A crise financeira fica mais estranha a cada dia que passa. Quando pessoas de filosofia conservadora como Alan Greenspan começam a falar em estatizar bancos, você sabe que ingressou em algum tipo de universo paralelo. Por que tantos vêm aventando uma ideia que soa vagamente marxista? Estamos com alguns bancos bem doentes nos EUA, alguns dos quais podem não ser viáveis no longo prazo. Mas submeter um banco gigante a uma concordata é impensável (quem se lembra do Lehman Brothers?). E continuar com a tortura do falso afogamento que está mantendo bancos zumbis vivos é algo que custa caro e é perigoso.
Então por que não simplesmente encarar a verdade e fazer o que é preciso, por mais desagradável seja, estatizando-os? Eu acredito em encarar a verdade e fazer o que é preciso, mas cada caso é um caso. Como Ben Bernanke (presidente do Federal Reserve) e Timothy Geithner (secretário do Tesouro), não estou convencido de que a estatização seja a única saída, nem sequer a melhor.

###

> Lista de exercícios
• A. Redigite, sem alterações, o trecho do texto sobre a crise financeira que começa em "Então por que" e termina em "sequer a melhor.", incluindo este último.
• B. Liste todas as pessoas mencionadas pelo nome no texto sobre a crise financeira.
As linhas que vêm depois deste ponto não têm nenhuma relação com esta atividade.

> Dados fornecidos
###

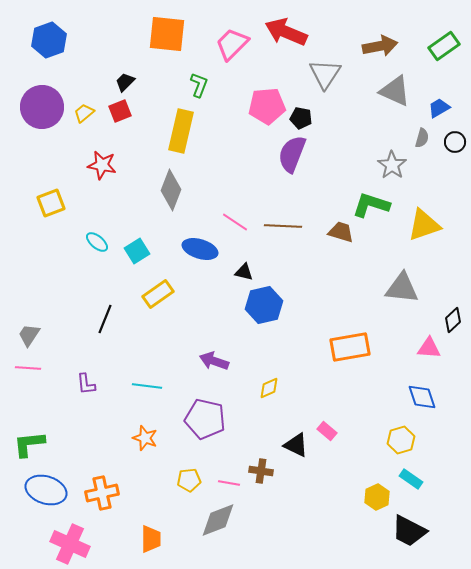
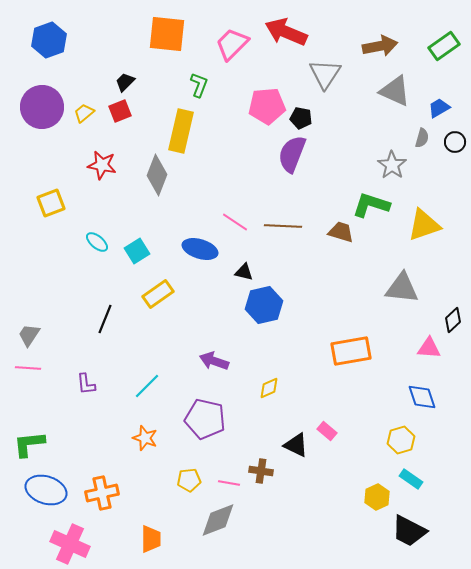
gray diamond at (171, 190): moved 14 px left, 15 px up
orange rectangle at (350, 347): moved 1 px right, 4 px down
cyan line at (147, 386): rotated 52 degrees counterclockwise
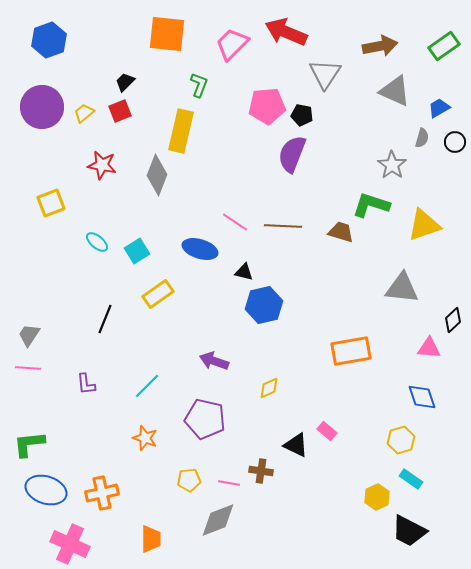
black pentagon at (301, 118): moved 1 px right, 3 px up
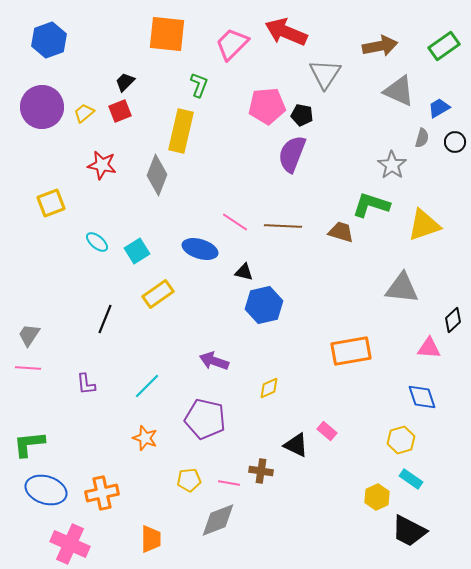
gray triangle at (395, 91): moved 4 px right
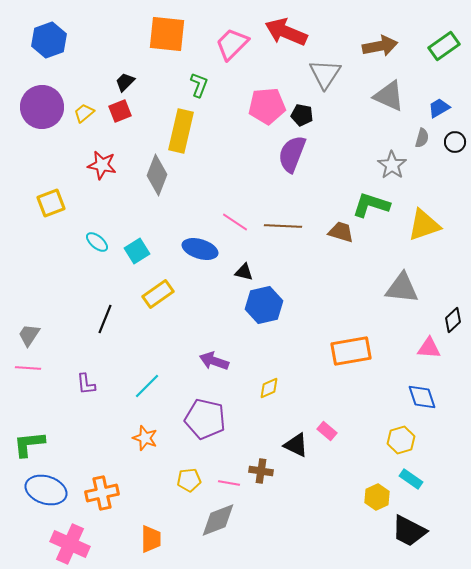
gray triangle at (399, 91): moved 10 px left, 5 px down
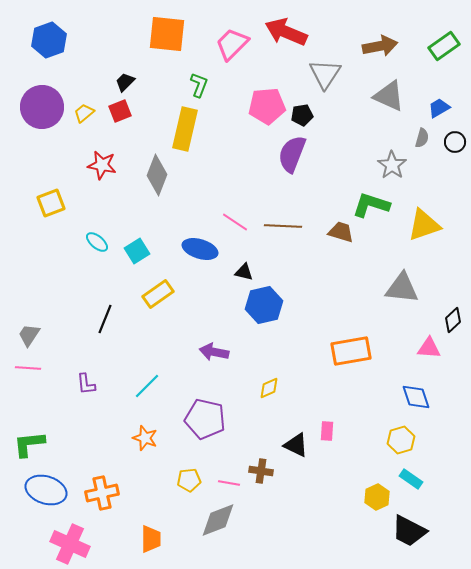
black pentagon at (302, 115): rotated 20 degrees counterclockwise
yellow rectangle at (181, 131): moved 4 px right, 2 px up
purple arrow at (214, 361): moved 9 px up; rotated 8 degrees counterclockwise
blue diamond at (422, 397): moved 6 px left
pink rectangle at (327, 431): rotated 54 degrees clockwise
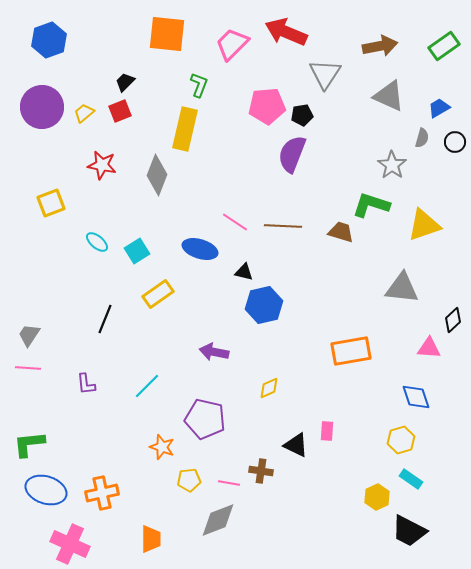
orange star at (145, 438): moved 17 px right, 9 px down
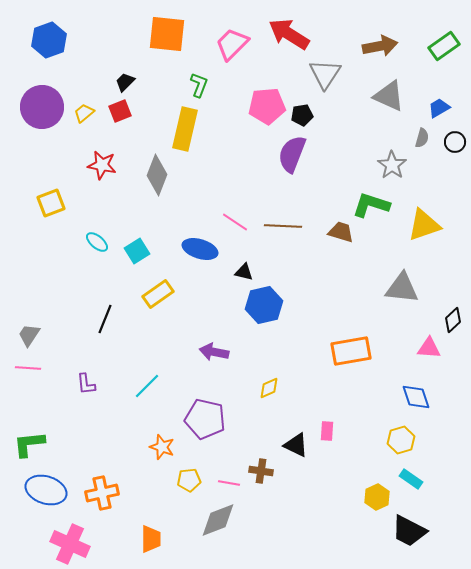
red arrow at (286, 32): moved 3 px right, 2 px down; rotated 9 degrees clockwise
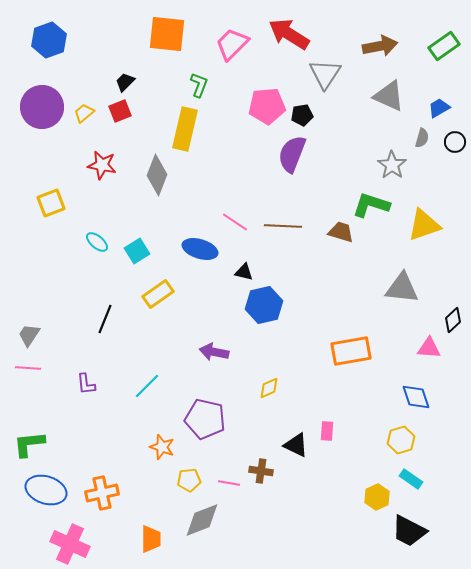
gray diamond at (218, 520): moved 16 px left
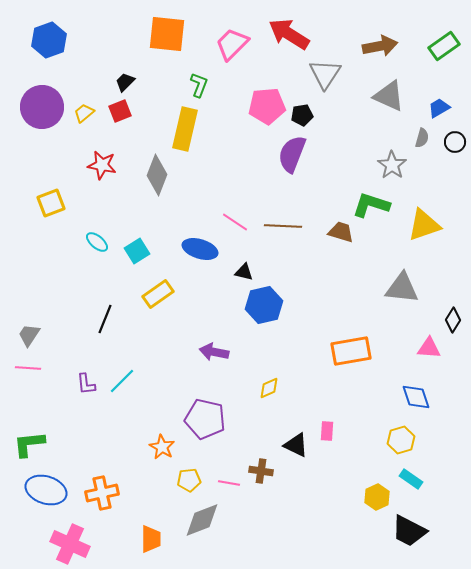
black diamond at (453, 320): rotated 15 degrees counterclockwise
cyan line at (147, 386): moved 25 px left, 5 px up
orange star at (162, 447): rotated 10 degrees clockwise
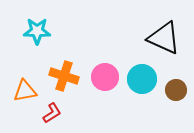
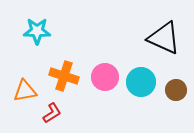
cyan circle: moved 1 px left, 3 px down
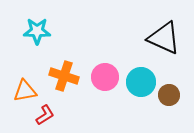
brown circle: moved 7 px left, 5 px down
red L-shape: moved 7 px left, 2 px down
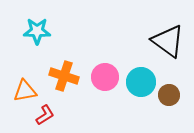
black triangle: moved 4 px right, 3 px down; rotated 12 degrees clockwise
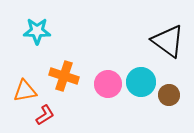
pink circle: moved 3 px right, 7 px down
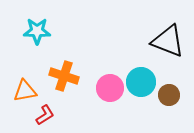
black triangle: rotated 15 degrees counterclockwise
pink circle: moved 2 px right, 4 px down
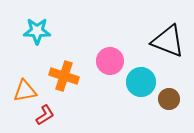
pink circle: moved 27 px up
brown circle: moved 4 px down
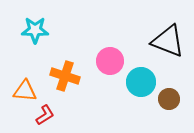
cyan star: moved 2 px left, 1 px up
orange cross: moved 1 px right
orange triangle: rotated 15 degrees clockwise
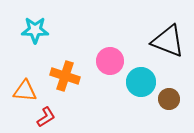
red L-shape: moved 1 px right, 2 px down
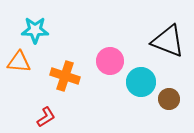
orange triangle: moved 6 px left, 29 px up
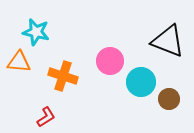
cyan star: moved 1 px right, 2 px down; rotated 12 degrees clockwise
orange cross: moved 2 px left
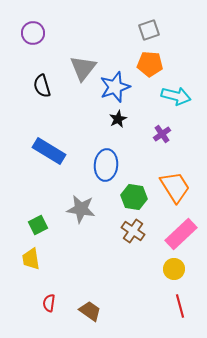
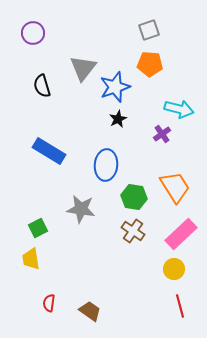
cyan arrow: moved 3 px right, 13 px down
green square: moved 3 px down
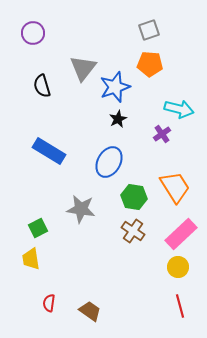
blue ellipse: moved 3 px right, 3 px up; rotated 24 degrees clockwise
yellow circle: moved 4 px right, 2 px up
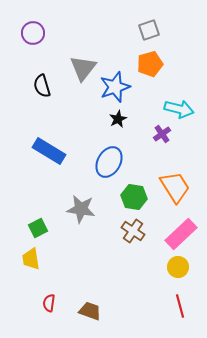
orange pentagon: rotated 20 degrees counterclockwise
brown trapezoid: rotated 15 degrees counterclockwise
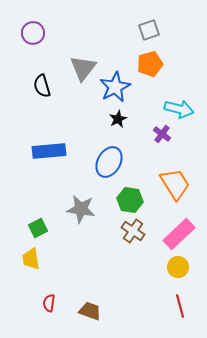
blue star: rotated 8 degrees counterclockwise
purple cross: rotated 18 degrees counterclockwise
blue rectangle: rotated 36 degrees counterclockwise
orange trapezoid: moved 3 px up
green hexagon: moved 4 px left, 3 px down
pink rectangle: moved 2 px left
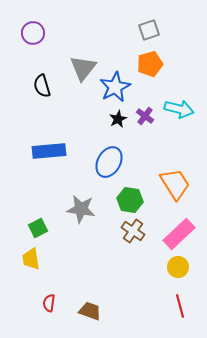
purple cross: moved 17 px left, 18 px up
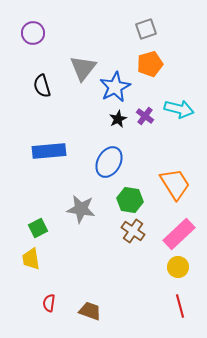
gray square: moved 3 px left, 1 px up
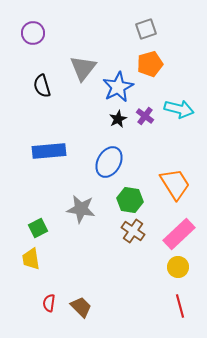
blue star: moved 3 px right
brown trapezoid: moved 9 px left, 4 px up; rotated 25 degrees clockwise
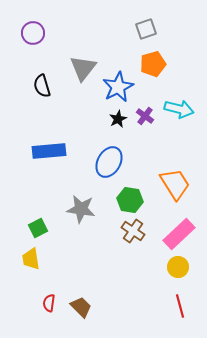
orange pentagon: moved 3 px right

###

> Respostas dos exercícios
• A.
Então por que não simplesmente encarar a verdade e fazer o que é preciso, por mais desagradável seja, estatizando-os? Eu acredito em encarar a verdade e fazer o que é preciso, mas cada caso é um caso. Como Ben Bernanke (presidente do Federal Reserve) e Timothy Geithner (secretário do Tesouro), não estou convencido de que a estatização seja a única saída, nem sequer a melhor.

• B.
Alan Greenspan
Ben Bernanke
Timothy Geithner